Assigned task>
Pull every line with "сайта" from the data.

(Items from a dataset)
◇ ◇ ◇
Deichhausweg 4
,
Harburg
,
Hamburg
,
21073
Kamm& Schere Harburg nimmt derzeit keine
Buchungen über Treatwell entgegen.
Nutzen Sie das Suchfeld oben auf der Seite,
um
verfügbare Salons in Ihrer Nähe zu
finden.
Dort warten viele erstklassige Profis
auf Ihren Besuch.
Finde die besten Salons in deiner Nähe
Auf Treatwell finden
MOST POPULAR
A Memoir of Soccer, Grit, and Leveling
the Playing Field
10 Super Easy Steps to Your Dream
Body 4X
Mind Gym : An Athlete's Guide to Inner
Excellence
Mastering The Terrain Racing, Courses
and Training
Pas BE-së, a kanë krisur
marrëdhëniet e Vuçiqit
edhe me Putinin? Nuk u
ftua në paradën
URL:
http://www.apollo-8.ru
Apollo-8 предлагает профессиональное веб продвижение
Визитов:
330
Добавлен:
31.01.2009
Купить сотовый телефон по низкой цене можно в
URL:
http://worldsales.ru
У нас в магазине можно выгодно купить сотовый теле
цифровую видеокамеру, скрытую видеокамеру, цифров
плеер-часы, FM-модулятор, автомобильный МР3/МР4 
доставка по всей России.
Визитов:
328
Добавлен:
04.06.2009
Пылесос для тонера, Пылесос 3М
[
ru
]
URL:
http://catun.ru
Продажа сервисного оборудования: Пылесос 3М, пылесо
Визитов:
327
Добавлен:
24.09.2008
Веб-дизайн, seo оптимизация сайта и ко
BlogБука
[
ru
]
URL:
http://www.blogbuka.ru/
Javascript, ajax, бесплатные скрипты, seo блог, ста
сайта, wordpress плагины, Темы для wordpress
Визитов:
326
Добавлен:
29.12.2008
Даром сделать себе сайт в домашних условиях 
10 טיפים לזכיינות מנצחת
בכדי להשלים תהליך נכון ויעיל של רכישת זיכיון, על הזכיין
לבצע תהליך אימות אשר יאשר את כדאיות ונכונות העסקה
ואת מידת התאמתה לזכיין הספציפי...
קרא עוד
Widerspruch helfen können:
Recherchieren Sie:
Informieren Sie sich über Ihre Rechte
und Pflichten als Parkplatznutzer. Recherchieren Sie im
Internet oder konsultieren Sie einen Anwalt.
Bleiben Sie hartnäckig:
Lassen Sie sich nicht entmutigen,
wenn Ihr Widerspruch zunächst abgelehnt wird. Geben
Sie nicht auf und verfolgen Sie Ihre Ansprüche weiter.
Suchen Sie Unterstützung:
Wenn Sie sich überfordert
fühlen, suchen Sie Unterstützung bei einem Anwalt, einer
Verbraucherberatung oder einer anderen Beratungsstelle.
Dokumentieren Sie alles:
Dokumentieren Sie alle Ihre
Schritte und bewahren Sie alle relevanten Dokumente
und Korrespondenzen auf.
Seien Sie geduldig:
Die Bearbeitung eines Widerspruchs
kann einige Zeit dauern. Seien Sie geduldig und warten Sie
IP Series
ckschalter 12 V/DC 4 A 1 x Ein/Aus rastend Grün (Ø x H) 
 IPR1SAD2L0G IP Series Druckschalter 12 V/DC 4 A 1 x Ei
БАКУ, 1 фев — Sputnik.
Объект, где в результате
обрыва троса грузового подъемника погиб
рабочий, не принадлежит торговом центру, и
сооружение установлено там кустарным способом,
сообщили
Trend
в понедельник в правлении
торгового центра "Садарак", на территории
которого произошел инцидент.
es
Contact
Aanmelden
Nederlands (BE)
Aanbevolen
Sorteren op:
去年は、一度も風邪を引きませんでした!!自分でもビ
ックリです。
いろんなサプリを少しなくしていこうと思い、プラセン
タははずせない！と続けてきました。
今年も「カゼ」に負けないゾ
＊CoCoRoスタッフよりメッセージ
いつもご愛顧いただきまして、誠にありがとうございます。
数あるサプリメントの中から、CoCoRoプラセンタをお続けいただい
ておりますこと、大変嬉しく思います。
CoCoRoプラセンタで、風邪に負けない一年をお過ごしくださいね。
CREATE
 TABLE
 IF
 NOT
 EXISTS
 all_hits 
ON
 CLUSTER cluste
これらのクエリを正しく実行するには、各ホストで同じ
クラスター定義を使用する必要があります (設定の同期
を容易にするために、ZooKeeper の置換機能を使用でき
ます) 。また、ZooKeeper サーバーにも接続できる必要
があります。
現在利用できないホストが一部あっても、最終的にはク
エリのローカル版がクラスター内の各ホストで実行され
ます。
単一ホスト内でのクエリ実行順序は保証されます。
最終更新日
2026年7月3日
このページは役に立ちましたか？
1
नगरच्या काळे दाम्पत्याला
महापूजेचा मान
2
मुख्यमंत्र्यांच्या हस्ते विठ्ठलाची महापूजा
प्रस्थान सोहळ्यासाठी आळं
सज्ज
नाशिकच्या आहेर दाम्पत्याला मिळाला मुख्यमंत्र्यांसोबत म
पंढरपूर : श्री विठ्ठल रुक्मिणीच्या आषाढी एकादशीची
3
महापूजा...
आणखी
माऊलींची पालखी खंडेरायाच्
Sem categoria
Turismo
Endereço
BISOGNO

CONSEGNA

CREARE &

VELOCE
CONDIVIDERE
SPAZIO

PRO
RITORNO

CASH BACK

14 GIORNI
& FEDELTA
◇ ◇ ◇
Response area>
Веб-дизайн, seo оптимизация сайта и ко
сайта, wordpress плагины, Темы для wordpress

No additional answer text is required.